## What you should do
Scan the entries line by line and return those with "posługując".

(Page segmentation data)
_ _ _ _ _

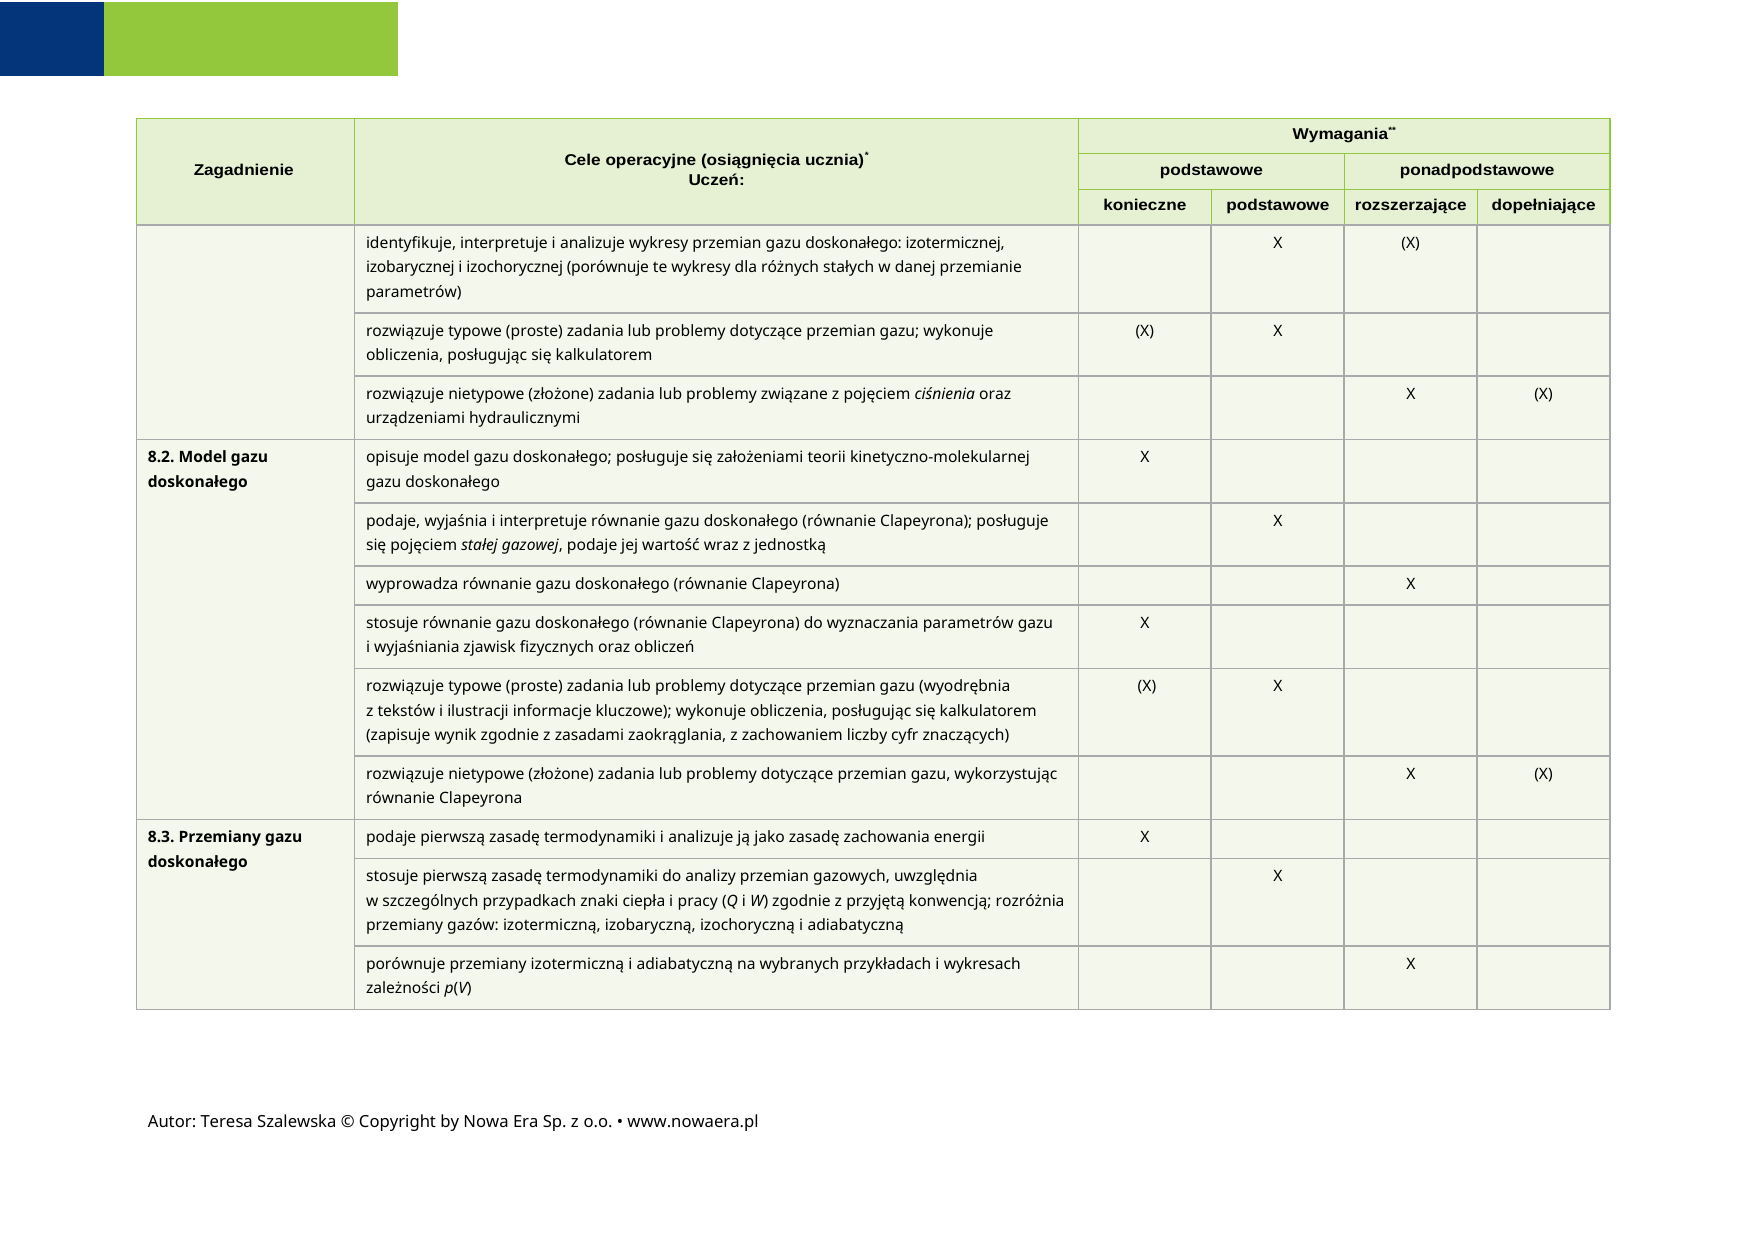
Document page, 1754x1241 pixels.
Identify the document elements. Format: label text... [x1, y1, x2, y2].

table_cell podstawowe [1079, 154, 1344, 189]
table_cell [1478, 859, 1609, 945]
table_cell [1345, 859, 1476, 945]
table_cell [1478, 947, 1609, 1009]
table_cell podstawowe [1212, 190, 1344, 224]
table_cell opisuje model gazu doskonałego; posługuje się założeniami teorii kinetyczno-molekularnej gazu doskonałego [355, 440, 1078, 502]
table_cell [1478, 440, 1609, 502]
table_cell rozwiązuje nietypowe (złożone) zadania lub problemy związane z pojęciem ciśnienia oraz urządzeniami hydraulicznymi [355, 377, 1078, 439]
table_header Cele operacyjne (osiągnięcia ucznia)* Uczeń: [355, 119, 1078, 224]
table_cell [1345, 504, 1476, 565]
table_header Wymagania** [1079, 119, 1609, 153]
table_cell [1212, 820, 1343, 858]
table_cell X [1345, 757, 1476, 819]
table_cell [1212, 606, 1343, 668]
table_cell rozwiązuje typowe (proste) zadania lub problemy dotyczące przemian gazu (wyodrębnia z tekstów i ilustracji informacje kluczowe); wykonuje obliczenia, posługując się kalkulatorem (zapisuje wynik zgodnie z zasadami zaokrąglania, z zachowaniem liczby cyfr znaczących) [355, 669, 1078, 755]
table_cell stosuje równanie gazu doskonałego (równanie Clapeyrona) do wyznaczania parametrów gazu i wyjaśniania zjawisk fizycznych oraz obliczeń [355, 606, 1078, 668]
table_cell dopełniające [1478, 190, 1609, 224]
table_cell [1079, 567, 1210, 604]
table_cell [1478, 606, 1609, 668]
table_cell X [1212, 669, 1343, 755]
table_cell wyprowadza równanie gazu doskonałego (równanie Clapeyrona) [355, 567, 1078, 604]
table_cell podaje, wyjaśnia i interpretuje równanie gazu doskonałego (równanie Clapeyrona); posługuje się pojęciem stałej gazowej, podaje jej wartość wraz z jednostką [355, 504, 1078, 565]
table_cell rozszerzające [1345, 190, 1477, 224]
table_cell [1212, 757, 1343, 819]
table_cell [1345, 440, 1476, 502]
table_header Zagadnienie [137, 119, 354, 224]
table_cell (X) [1478, 757, 1609, 819]
table_cell X [1079, 606, 1210, 668]
table_cell X [1212, 859, 1343, 945]
table_cell [1478, 314, 1609, 375]
table_cell [1079, 226, 1210, 312]
table_cell konieczne [1079, 190, 1211, 224]
table_cell (X) [1345, 226, 1476, 312]
table_cell [1345, 314, 1476, 375]
table_cell rozwiązuje nietypowe (złożone) zadania lub problemy dotyczące przemian gazu, wykorzystując równanie Clapeyrona [355, 757, 1078, 819]
table_cell [1212, 947, 1343, 1009]
table_cell [1079, 377, 1210, 439]
table_cell porównuje przemiany izotermiczną i adiabatyczną na wybranych przykładach i wykresach zależności p(V) [355, 947, 1078, 1009]
table_cell [1345, 606, 1476, 668]
table_cell [1478, 226, 1609, 312]
table_cell [1478, 504, 1609, 565]
table_cell [1079, 947, 1210, 1009]
table_cell rozwiązuje typowe (proste) zadania lub problemy dotyczące przemian gazu; wykonuje obliczenia, posługując się kalkulatorem [355, 314, 1078, 375]
table_cell ponadpodstawowe [1345, 154, 1609, 189]
table_cell podaje pierwszą zasadę termodynamiki i analizuje ją jako zasadę zachowania energii [355, 820, 1078, 858]
table_cell [1478, 567, 1609, 604]
table_cell X [1079, 440, 1210, 502]
table_cell [1079, 859, 1210, 945]
table_cell X [1345, 377, 1476, 439]
table_cell X [1345, 567, 1476, 604]
table_cell 8.2. Model gazu doskonałego [137, 440, 354, 819]
table_cell [1079, 504, 1210, 565]
table_cell X [1212, 504, 1343, 565]
table_cell [1212, 567, 1343, 604]
table_cell X [1212, 314, 1343, 375]
table_cell X [1345, 947, 1476, 1009]
table_cell [1079, 757, 1210, 819]
table_cell [1478, 669, 1609, 755]
table_cell (X) [1079, 669, 1210, 755]
table_cell X [1212, 226, 1343, 312]
table_cell [1345, 669, 1476, 755]
table_cell stosuje pierwszą zasadę termodynamiki do analizy przemian gazowych, uwzględnia w szczególnych przypadkach znaki ciepła i pracy (Q i W) zgodnie z przyjętą konwencją; rozróżnia przemiany gazów: izotermiczną, izobaryczną, izochoryczną i adiabatyczną [355, 859, 1078, 945]
table_cell [1212, 377, 1343, 439]
table_cell [1212, 440, 1343, 502]
table_cell identyfikuje, interpretuje i analizuje wykresy przemian gazu doskonałego: izotermicznej, izobarycznej i izochorycznej (porównuje te wykresy dla różnych stałych w danej przemianie parametrów) [355, 226, 1078, 312]
table_cell [1345, 820, 1476, 858]
table_cell X [1079, 820, 1210, 858]
table_cell (X) [1478, 377, 1609, 439]
table_cell 8.3. Przemiany gazu doskonałego [137, 820, 354, 1009]
table_cell [1478, 820, 1609, 858]
table_cell (X) [1079, 314, 1210, 375]
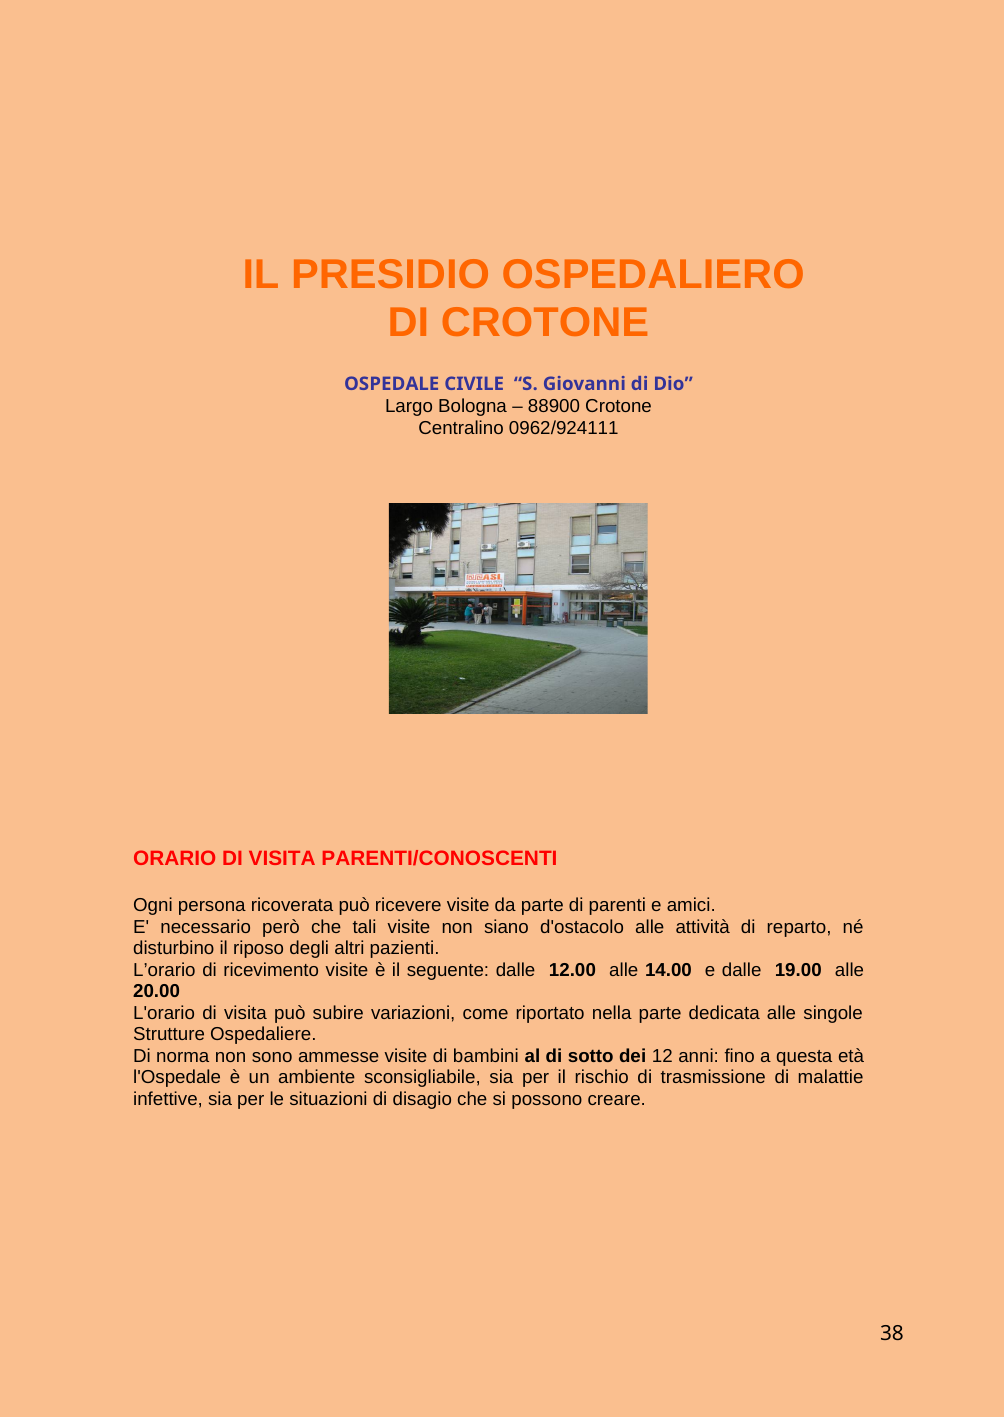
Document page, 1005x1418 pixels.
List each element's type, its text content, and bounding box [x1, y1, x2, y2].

text Largo Bologna – 88900 Crotone [133, 395, 904, 417]
title OSPEDALE CIVILE “S. Giovanni di Dio” [133, 370, 904, 395]
picture [388, 503, 648, 714]
table_header ORARIO DI VISITA PARENTI/CONOSCENTI [122, 846, 883, 894]
text DI CROTONE [133, 297, 904, 345]
text Centralino 0962/924111 [133, 417, 904, 438]
table_cell Ogni persona ricoverata può ricevere visite da parte di parenti e amici. E' necessario però che tali visite non siano d'ostacolo alle attività di reparto, né disturbino il riposo degli altri pazienti. L’orario di ricevimento visite è il seguente: dalle 12.00 alle 14.00 e dalle 19.00 alle 20.00 L'orario di visita può subire variazioni, come riportato nella parte dedicata alle singole Strutture Ospedaliere. Di norma non sono ammesse visite di bambini al di sotto dei 12 anni: fino a questa età l'Ospedale è un ambiente sconsigliabile, sia per il rischio di trasmissione di malattie infettive, sia per le situazioni di disagio che si possono creare. [122, 894, 883, 1129]
text IL PRESIDIO OSPEDALIERO [133, 249, 904, 297]
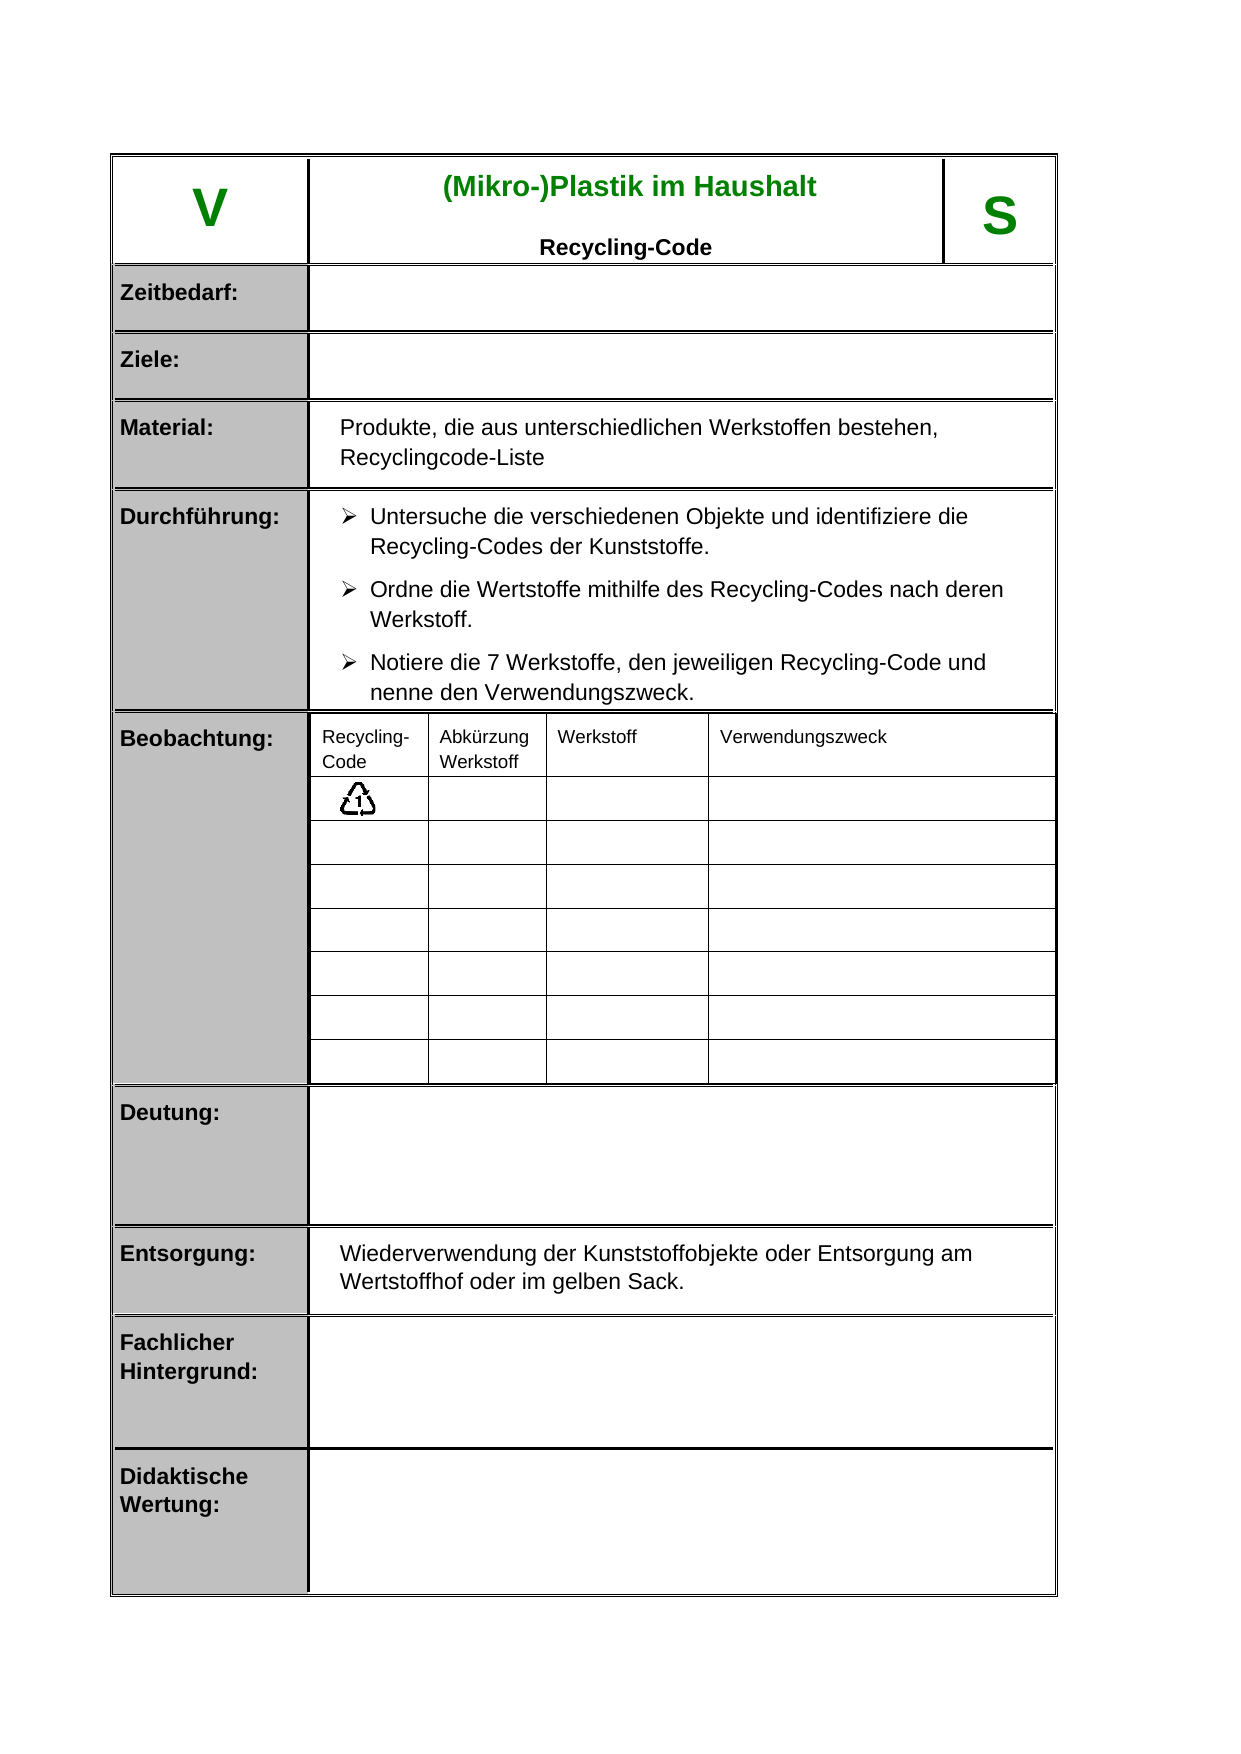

_ _ _ _ _

## Solution to this task
table_cell rozwiązuje typowe (proste) zadania lub problemy dotyczące przemian gazu (wyodrębnia z tekstów i ilustracji informacje kluczowe); wykonuje obliczenia, posługując się kalkulatorem (zapisuje wynik zgodnie z zasadami zaokrąglania, z zachowaniem liczby cyfr znaczących) [355, 669, 1078, 755]
table_cell rozwiązuje typowe (proste) zadania lub problemy dotyczące przemian gazu; wykonuje obliczenia, posługując się kalkulatorem [355, 314, 1078, 375]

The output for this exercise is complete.